If you’re like many sales managers, you probably value the advantages of Web conferencing but are convinced that for large-scale sales meetings the limitations of Web conferencing require an in-person meeting. If so, you’d be half right. It’s true that traditional Web conferencing technologies, which excel in a collaborative environment, are limited when you want to deliver rich media content, videos or maybe an exam or two on the materials you have covered. But the limits of Web conferencing technology are right where iLearning’s Resound Network picks up, enabling large-scale meetings to be delivered to a network of classrooms across North America.
“Resound was built to be a larger-scale, video-centric delivery model. We believe in the power and impact video brings to the learning equation,” says Christopher Brenchley, iLearning’s director of strategic product management. In light of that philosophy, iLearning considers Resound to be “more of an event platform, not a meeting platform. What differentiates the two are scale and impact.” The Resound platform is an ASP-based, hosted-technology solution that integrates satellite, streaming media, dynamic Web applications and networking technologies with high-end broadcast studios, Internet-connected training facilities, hosting facilities and a network infrastructure that powers single-source knowledge-transfer solutions for Global 2000 enterprises.
Want a large, studio-quality presentation dispersed to sales teams? iLearning’s core technology, the Resound Network, integrates full-production and Web cast studios with a network of Internet-connected training facilities located in major metro markets throughout North America. Shockwave-rich media content, slides, video, multiple-expert Q&A capabilities, exams on the material presented – Resound can handle it all, as well as capture and synch all the material for later access by those who missed it live. iLearning customer, NEC, has been using Resound instead of conducting six- to eight-week road shows during new product rollouts. They have reduced those six to eight weeks down to a one-day cast, says Brenchley.

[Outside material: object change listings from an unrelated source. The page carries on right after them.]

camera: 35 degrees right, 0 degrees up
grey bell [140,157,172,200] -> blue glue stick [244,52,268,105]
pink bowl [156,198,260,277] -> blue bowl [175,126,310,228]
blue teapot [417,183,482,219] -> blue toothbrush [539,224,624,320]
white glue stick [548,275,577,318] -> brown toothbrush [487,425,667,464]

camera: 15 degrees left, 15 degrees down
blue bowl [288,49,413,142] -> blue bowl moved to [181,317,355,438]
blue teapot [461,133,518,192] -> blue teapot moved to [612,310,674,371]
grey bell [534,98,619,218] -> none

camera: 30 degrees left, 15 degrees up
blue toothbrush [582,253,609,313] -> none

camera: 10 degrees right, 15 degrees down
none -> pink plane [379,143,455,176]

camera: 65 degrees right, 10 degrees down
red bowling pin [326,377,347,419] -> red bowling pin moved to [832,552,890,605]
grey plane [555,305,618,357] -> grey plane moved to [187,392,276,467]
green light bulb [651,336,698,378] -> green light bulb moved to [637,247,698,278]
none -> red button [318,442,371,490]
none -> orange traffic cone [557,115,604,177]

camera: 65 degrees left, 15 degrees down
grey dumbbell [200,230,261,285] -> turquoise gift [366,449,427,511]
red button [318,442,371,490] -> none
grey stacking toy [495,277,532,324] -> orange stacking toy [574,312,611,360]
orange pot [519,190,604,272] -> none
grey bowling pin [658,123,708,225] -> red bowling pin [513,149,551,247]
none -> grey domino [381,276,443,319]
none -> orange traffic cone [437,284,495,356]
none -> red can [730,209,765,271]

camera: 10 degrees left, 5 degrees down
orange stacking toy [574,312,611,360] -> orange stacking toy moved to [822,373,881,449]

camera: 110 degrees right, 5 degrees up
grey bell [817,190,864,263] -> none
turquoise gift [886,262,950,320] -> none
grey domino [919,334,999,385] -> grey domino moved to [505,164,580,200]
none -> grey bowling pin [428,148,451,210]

Want to test the product? An ad hoc event using the Resound Network classrooms runs about $100,000, Brenchley says. Enterprise or subscription customers doing regular communications – say, using the network solution to launch a product or conduct a national sales meeting and then following up with regional training sessions via the Web – will pay about $5,000 to $10,000 a month. Think it sounds like a lot? Compare those numbers to the cost of your annual sales meeting. Chances are you’ll be looking at significant savings.